Conocía a Evaristo desde siempre. Sus padres formaban parte ese grupo de amigos de Oliva al que los míos apreciaban enormemente y cuyo cariño pronto nos contagiaron.

Su padre era un hombre expansivo, de enorme simpatía, que venía a casa con cierta asiduidad. En cuanto oíamos su potente voz, nosotros, los niños, corríamos para ver a Evaristo Falgás padre, quien siempre tenía buenas palabras y bromas que gastarnos, además de traernos arroz y unas excelentes perdices de sus cacerías manchegas. Era algo así como un rey mago, al que recibíamos encantados.

Pronto, la generación de hijos formamos pandilla. Evaristo hijo era de los mayores, a los que nosotros, renacuajos, admirábamos. Muy especialmente a él.

Heredó la simpatía y buen humor de su padre, aunque matizado por la finura y sensibilidad de su madre, Consuelito. Me encantaba su risa, su apuesta presencia y su capacidad para salir con las chicas, que le adoraban como nosotros mismos, aunque, claro está, de otra manera.

Hoy, escribo con tristeza estas sencillas palabras, desde una amistad que nace y perdura en el tiempo, ahora en su memoria. Todo ha sido tan real y tan absurdo.

Porque Evaristo ya no está con nosotros, sus amigos, a quienes nos regaló la cercanía de su persona, siempre humana, divertida, llena de alegría, también de bromas, fue una persona unida a la vida de nuestra tierra, a lo que llamamos cultura - que no es otra cosa que la forma en que vivimos y nos expresamos - aquí en esa tierra única que hemos dado en llamar Safor.

Pese a la imposibilidad de no sentir una pena enorme por su partida antes de tiempo, seguiremos riendo con su ultimo chiste, con su desbordante imaginación transmisora de su proximidad a las cosas, una forma de amar al mundo en todo instante, que sólo podría resumirse en una frase: He vivido.

Hablo de la tierra y de sus gentes, pero no, no sólo. Evaristo fue hombre de mar, de pequeño pasó parte de su vida junto a la arena en esas pequeñas casas de Oliva en las que apenas despierto, uno se ponía el traje de baño y salía corriendo sin obstáculo alguno, hacia el mar a darse el primero de los múltiples remojones que se repetían a lo largo del día. Mientras, su madre, corriendo, llevaba el bocadillo, al que no había tenido tiempo de abordar por esa prisa de llegar cuanto antes al mar. Y desde entones, el amor al mar, como la canción del marinero, del solitario pescador en su pequeña embarcación, le acompañó siempre.

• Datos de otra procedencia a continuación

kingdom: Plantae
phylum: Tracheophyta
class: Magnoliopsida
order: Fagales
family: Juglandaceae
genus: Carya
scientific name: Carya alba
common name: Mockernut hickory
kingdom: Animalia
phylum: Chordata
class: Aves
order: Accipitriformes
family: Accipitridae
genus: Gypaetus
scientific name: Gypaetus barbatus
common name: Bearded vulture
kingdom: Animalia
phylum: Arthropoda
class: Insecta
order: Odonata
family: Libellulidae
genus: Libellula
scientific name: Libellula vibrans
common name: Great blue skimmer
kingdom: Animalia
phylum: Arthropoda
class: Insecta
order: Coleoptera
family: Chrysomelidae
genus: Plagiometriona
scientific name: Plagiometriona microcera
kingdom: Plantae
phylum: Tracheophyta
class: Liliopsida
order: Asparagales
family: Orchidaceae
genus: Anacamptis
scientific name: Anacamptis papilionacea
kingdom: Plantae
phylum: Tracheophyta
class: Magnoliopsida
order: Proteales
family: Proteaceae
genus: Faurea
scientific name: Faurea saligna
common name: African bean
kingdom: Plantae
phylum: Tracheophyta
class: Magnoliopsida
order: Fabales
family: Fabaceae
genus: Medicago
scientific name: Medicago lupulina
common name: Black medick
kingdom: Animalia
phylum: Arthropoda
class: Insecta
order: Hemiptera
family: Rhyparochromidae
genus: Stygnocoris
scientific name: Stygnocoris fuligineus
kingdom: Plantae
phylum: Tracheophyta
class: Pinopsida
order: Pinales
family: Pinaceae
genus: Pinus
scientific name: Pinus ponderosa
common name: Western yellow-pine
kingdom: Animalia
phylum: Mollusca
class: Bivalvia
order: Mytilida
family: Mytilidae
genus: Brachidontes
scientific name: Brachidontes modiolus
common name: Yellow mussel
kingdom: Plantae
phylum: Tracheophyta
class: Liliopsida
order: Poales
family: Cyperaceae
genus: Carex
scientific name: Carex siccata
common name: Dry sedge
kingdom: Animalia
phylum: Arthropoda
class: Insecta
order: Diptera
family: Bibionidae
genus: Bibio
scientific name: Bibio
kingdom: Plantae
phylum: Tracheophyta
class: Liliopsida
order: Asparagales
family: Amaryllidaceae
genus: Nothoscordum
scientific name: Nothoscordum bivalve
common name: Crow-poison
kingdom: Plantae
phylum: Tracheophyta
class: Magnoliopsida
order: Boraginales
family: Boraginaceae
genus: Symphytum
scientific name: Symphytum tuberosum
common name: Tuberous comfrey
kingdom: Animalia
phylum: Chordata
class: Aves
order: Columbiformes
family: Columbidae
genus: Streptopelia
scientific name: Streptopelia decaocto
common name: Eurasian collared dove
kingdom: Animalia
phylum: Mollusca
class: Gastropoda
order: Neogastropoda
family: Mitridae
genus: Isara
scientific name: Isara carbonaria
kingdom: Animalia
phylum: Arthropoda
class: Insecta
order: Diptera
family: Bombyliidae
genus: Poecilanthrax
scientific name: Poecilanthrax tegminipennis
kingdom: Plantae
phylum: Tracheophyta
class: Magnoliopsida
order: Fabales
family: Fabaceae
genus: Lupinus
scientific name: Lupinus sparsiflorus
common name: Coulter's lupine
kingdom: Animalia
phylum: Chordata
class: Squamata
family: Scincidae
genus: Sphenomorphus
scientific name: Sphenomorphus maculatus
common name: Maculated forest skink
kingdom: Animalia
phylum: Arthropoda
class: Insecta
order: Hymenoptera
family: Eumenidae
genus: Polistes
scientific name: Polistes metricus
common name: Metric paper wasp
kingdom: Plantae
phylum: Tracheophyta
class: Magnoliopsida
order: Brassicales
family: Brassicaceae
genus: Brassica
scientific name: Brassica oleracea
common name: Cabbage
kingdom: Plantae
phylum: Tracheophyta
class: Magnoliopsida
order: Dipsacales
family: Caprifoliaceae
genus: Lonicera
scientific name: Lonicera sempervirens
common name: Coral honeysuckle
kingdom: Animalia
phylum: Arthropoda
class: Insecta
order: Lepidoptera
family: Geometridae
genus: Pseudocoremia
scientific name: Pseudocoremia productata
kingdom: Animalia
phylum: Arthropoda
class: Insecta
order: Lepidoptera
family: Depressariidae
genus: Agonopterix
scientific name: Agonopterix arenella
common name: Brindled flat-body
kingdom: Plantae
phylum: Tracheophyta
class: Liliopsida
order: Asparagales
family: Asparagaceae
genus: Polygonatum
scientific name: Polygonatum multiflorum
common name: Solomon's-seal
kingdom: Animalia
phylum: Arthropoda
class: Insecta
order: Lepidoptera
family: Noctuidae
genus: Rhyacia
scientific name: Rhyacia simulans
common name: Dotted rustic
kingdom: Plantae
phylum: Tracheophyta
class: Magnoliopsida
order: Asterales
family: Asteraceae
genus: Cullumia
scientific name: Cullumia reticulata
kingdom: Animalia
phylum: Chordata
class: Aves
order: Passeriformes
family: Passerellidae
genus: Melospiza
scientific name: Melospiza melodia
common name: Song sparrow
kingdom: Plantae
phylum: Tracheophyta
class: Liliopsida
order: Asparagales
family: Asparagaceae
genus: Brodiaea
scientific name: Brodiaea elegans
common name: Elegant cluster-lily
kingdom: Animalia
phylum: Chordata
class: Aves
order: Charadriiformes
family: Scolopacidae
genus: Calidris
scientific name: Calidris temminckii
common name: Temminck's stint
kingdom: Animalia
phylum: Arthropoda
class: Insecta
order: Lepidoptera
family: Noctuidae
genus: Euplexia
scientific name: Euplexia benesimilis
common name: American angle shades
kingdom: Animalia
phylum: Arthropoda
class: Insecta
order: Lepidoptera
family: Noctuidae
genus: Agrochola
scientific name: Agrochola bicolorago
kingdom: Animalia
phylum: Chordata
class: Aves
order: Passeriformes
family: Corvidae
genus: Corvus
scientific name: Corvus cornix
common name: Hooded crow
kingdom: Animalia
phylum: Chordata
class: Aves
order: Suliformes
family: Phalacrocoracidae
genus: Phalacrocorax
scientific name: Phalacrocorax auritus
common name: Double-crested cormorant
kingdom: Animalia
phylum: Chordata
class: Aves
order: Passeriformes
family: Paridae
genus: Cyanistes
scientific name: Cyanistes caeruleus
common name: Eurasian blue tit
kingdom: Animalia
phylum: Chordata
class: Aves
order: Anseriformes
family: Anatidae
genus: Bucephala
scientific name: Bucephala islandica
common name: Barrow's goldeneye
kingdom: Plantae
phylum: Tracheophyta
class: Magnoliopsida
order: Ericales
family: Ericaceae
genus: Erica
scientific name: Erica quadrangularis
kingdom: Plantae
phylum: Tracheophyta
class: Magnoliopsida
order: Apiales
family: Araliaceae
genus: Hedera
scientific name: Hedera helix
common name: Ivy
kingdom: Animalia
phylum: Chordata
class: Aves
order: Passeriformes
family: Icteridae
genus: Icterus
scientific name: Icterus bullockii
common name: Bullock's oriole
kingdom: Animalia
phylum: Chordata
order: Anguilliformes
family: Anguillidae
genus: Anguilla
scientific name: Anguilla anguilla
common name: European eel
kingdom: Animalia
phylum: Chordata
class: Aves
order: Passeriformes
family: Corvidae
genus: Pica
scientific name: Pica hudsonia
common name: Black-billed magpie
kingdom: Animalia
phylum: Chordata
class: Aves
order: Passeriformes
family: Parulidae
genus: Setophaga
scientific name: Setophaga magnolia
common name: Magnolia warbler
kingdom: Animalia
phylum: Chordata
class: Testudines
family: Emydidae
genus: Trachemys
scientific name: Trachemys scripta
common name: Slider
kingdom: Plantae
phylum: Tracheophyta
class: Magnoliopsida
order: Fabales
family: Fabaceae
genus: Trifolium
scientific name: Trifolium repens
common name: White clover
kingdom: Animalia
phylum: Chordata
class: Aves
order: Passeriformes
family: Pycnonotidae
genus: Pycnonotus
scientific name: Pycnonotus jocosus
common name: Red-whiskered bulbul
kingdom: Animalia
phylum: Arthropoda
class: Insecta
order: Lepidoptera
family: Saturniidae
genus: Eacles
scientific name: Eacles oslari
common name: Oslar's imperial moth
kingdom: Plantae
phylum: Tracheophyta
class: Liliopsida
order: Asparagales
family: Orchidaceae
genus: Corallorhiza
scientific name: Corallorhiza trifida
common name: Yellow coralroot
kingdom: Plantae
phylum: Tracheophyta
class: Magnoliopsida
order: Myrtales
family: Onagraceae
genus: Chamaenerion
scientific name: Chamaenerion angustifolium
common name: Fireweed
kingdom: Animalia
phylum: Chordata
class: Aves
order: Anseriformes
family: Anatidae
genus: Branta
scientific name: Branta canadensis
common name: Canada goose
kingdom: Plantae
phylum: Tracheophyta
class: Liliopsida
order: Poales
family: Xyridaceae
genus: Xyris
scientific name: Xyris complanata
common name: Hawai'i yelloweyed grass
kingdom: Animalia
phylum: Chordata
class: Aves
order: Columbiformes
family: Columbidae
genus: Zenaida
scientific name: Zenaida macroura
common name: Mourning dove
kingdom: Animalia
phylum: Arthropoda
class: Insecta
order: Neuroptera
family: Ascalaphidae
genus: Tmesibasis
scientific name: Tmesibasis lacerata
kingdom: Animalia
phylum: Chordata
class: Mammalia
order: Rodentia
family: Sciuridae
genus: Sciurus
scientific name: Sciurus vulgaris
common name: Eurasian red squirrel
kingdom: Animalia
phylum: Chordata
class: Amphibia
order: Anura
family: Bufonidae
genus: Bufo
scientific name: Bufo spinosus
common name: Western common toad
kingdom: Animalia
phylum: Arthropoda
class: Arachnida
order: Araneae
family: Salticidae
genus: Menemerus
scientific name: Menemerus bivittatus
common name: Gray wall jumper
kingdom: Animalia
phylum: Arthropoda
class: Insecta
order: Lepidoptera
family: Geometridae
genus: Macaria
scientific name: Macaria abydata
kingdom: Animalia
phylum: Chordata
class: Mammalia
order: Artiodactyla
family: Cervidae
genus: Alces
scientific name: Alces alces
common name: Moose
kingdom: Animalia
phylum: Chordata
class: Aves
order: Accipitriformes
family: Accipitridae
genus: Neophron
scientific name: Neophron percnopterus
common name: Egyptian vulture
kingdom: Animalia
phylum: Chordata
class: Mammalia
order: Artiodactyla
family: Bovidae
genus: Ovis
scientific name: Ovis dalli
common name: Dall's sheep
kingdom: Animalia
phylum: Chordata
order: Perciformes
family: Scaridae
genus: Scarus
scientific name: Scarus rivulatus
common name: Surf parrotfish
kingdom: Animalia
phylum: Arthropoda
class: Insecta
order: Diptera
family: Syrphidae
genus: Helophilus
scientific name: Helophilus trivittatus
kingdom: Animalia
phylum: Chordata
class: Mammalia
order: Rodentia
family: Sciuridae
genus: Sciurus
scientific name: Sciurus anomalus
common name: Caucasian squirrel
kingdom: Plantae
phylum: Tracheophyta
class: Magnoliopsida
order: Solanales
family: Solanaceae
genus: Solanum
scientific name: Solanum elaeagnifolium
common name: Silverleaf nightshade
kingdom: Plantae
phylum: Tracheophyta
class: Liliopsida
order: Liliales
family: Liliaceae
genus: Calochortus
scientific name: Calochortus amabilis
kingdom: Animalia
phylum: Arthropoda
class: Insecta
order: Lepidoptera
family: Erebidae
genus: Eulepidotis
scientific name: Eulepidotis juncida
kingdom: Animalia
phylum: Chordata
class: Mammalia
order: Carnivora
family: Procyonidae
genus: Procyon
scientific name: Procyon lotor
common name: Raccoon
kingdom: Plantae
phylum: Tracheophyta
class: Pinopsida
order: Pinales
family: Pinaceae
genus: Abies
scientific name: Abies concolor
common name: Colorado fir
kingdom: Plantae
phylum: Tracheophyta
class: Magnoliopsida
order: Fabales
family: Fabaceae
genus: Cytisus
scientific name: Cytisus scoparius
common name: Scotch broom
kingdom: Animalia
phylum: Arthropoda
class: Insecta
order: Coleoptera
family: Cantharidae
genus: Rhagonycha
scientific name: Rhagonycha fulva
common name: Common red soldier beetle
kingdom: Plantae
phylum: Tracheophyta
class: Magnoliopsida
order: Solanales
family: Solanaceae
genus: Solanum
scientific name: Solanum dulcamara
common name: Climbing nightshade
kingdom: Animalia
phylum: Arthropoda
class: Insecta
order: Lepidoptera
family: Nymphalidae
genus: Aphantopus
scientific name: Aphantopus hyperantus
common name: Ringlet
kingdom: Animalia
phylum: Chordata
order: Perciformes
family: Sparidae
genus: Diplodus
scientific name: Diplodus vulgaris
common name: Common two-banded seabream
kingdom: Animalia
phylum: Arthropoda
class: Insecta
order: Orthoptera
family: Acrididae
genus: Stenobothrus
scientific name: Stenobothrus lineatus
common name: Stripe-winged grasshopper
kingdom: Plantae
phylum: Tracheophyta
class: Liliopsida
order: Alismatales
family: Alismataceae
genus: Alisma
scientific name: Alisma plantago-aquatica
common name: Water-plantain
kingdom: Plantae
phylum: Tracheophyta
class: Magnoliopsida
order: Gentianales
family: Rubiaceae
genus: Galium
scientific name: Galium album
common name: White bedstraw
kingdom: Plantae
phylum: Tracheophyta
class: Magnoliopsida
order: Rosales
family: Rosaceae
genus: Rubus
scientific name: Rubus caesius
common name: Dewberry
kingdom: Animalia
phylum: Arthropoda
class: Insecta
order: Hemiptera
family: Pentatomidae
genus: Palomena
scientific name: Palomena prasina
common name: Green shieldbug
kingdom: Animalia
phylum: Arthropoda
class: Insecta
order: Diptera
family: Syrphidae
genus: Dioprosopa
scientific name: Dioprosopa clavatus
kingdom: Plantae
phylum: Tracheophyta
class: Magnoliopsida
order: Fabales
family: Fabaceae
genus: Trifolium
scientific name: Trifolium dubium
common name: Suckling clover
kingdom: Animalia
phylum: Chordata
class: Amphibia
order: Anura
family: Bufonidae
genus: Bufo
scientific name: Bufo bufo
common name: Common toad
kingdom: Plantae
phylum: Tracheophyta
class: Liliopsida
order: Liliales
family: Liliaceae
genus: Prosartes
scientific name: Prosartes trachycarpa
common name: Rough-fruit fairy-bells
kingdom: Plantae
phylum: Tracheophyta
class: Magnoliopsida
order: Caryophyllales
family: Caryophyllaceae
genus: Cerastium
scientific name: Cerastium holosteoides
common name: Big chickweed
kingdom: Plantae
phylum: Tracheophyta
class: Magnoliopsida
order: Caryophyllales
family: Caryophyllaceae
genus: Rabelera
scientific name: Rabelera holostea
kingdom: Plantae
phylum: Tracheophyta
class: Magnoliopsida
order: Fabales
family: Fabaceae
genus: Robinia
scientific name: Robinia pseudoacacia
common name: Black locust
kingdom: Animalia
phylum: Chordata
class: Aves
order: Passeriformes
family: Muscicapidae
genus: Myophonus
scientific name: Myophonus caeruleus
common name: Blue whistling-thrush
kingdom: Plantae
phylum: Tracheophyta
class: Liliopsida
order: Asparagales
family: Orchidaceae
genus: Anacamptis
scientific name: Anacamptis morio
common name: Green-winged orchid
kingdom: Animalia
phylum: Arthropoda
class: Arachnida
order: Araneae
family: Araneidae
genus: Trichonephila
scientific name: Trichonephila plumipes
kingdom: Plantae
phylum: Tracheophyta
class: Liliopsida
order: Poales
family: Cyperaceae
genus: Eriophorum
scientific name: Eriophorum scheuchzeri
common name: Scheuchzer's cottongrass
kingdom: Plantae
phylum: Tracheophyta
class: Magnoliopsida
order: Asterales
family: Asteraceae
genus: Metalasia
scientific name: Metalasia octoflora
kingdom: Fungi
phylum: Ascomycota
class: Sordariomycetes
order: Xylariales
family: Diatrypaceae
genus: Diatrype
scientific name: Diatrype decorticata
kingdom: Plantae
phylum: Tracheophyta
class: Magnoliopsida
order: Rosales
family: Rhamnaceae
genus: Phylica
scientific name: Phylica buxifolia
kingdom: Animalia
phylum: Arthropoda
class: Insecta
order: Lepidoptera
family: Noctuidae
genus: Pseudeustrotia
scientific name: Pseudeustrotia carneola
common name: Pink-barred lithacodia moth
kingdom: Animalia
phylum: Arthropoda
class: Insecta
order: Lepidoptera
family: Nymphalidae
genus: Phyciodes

Luego llegó Mariví, la compañera, siempre a su lado, siempre con él. Dios, ¡qué buena pareja! Fueron la envidia y la admiración de la ciudad, admiración que alimentaban con sus salidas, con sus idas y venidas en aquello que convocaba la sociedad del momento. Después Carola, la hija adorada, heredera de esa alegría que venía de tan lejos, moderna, trabajadora, capaz. Más tarde Borja, creativo, circunspecto, inteligente, crítico. Una y otro son las dos caras de su padre, pues Evaristo, tras la imagen expansiva, escondía también un carácter introspectivo que apenas afloraba.

Escribo ahora para que la muerte no tenga la última palabra. Decía García Márquez, el gran Gabo, que la muerte no llega con la vejez, sino con el olvido, y de eso, nadie como él está más a salvo, somos tantos los amigos que le hemos querido. Ligado indisolublemente a nosotros, queda el recuerdo de nuestro amigo Evaristo, aquel que nos enseñó que valía la pena vivir y que es buena la vida.

Ahora, tras la noche, a la luz suave de esta madrugada, soy consciente de que cuando se va la luz se ven algunas cosas, veo a la persona, al hombre, al amigo, emerger con toda su fuerza, siento una profunda pena por su ausencia y me rebelo contra un final que debió ocurrir mucho más tarde, pero no fue así, ocurrió pronto, demasiado pronto.